S ie bogen links in die 74. Street Richtung Amsterdam ein, während Buffie zerstreut von Barry und »ihrer Versicherung« redete. Wetzon hörte nur mit einem Ohr zu. Die Frau, mit der sich Barry getroffen hatte, trug einen schwarzen Ledertrenchcoat und ein unter dem Kinn gebundenes Kopftuch. Sie hatte vor kurzem eine Frau gesehen, die so gekleidet war.
    Auf halbem Weg zur Amsterdam Avenue, nur wenige Schritte weg, fiel Wetzon ein Mann auf, der in ein Taxi stieg. Groß, linkisch, dünn... Brille, ziemlich kleiner Kopf... Leon Ostrow. »Leon«, rief sie. »Leon!« Die Autotür wurde zugeschlagen, und das Taxi fuhr los. Sie sah die dunklen Umrisse von zwei Köpfen auf dem Rücksitz. Nein. Sie mußte sich irren. Was hätte Leon in diesem Stadtteil zu dieser Tageszeit zu suchen?

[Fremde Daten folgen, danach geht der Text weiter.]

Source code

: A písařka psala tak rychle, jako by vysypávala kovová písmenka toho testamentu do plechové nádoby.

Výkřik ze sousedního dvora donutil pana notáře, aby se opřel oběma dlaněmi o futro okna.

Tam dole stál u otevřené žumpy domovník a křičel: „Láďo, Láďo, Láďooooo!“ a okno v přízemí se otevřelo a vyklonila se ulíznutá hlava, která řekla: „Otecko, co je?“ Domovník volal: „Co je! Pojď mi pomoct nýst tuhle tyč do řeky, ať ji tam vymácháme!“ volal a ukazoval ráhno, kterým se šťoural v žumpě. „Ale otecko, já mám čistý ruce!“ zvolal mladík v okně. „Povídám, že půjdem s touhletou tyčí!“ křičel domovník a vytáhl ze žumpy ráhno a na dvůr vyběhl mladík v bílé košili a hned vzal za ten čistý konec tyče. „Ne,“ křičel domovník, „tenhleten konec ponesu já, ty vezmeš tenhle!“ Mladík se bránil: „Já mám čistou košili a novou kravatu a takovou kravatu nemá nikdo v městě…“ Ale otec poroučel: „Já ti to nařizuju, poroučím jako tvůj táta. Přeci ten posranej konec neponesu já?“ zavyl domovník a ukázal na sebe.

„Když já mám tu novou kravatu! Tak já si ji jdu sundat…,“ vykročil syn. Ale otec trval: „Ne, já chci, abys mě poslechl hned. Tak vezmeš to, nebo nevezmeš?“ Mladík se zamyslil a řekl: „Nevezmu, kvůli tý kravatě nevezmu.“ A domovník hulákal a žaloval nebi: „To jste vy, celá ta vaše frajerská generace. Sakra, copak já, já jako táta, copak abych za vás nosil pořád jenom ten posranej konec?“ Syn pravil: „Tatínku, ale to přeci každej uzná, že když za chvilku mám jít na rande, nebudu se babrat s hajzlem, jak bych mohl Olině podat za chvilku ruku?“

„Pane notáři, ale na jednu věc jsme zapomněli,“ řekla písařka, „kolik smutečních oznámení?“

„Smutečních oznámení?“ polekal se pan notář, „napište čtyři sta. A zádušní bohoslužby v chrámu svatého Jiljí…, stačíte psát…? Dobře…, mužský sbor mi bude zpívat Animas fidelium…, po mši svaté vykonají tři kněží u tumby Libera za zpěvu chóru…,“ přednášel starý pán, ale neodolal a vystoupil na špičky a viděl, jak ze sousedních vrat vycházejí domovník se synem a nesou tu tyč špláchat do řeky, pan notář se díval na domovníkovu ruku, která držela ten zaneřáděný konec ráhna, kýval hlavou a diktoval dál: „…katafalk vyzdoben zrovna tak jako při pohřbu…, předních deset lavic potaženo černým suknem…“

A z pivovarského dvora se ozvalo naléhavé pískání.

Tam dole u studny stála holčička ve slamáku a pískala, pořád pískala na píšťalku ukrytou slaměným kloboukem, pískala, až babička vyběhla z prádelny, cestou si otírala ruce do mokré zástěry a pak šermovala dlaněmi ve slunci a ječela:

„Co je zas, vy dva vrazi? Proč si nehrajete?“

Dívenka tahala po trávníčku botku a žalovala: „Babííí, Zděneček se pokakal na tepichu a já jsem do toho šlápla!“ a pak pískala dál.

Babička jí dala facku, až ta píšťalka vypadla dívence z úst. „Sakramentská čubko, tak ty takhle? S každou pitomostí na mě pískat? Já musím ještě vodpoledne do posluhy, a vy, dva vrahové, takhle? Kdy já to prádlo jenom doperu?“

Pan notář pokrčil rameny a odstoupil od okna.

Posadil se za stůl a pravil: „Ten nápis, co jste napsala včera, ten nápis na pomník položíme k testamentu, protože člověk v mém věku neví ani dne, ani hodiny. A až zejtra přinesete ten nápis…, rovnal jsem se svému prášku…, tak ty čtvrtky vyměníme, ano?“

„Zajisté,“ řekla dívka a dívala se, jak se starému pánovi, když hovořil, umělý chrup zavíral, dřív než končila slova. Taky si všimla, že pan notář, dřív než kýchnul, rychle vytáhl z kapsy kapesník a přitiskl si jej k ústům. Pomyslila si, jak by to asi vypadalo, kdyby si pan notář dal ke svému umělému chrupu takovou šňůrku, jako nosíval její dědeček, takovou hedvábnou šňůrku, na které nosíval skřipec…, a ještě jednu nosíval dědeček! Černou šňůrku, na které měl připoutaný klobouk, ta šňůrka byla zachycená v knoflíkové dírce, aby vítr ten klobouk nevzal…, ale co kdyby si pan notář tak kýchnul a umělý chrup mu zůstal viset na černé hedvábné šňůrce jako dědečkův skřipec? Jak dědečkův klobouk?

    Buffie sah sie fragend an. »Ich dachte, ich hätte einen Bekannten gesehen«, erklärte Wetzon. »Hab’ mich wohl geirrt.«
    Buffie wohnte in einem alten vornehmen Hotel, das zu winzigen Apartments umgebaut worden war. Die Halle war klein und heruntergekommen, mit häßlicher falscher Holztäfelung, Linoleumböden, billigen modernen dänischen Möbeln. Ein Schild auf dem Tisch des Portiers besagte: ALLE BESUCHER MÜSSEN SICH ANMELDEN, doch der Portier glänzte durch Abwesenheit, während das Schaltbrett auf dem Tisch unbeaufsichtigt summte und blinkte.
    Hinten in der niedrigen Halle waren zwei Aufzüge. An einem hing ein Außer-Betrieb-Schild. Sie fuhren mit dem andern zum sechsten Stock hoch und gingen durch einen langen, schmalen Flur mit schummriger Deckenbeleuchtung und roter Tapete. Der Eingang zu Buffies Wohnung befand sich in einer besonders dunklen Nische. Als Buffie aufschließen wollte, bemerkte Wetzon etwas auf dem Boden, das zum Teil in der Tür eingeklemmt war. Sie bückte sich und zog es heraus. Es war eine schmale Seidenkrawatte mit mauvefarbigen Moosröschen, wie die, die Smith heute getragen hatte. Wetzon biß sich verblüfft auf die Lippe. Was zum Teufel ging hier vor?
    »Komisch.« Buffie trat von der Tür zurück.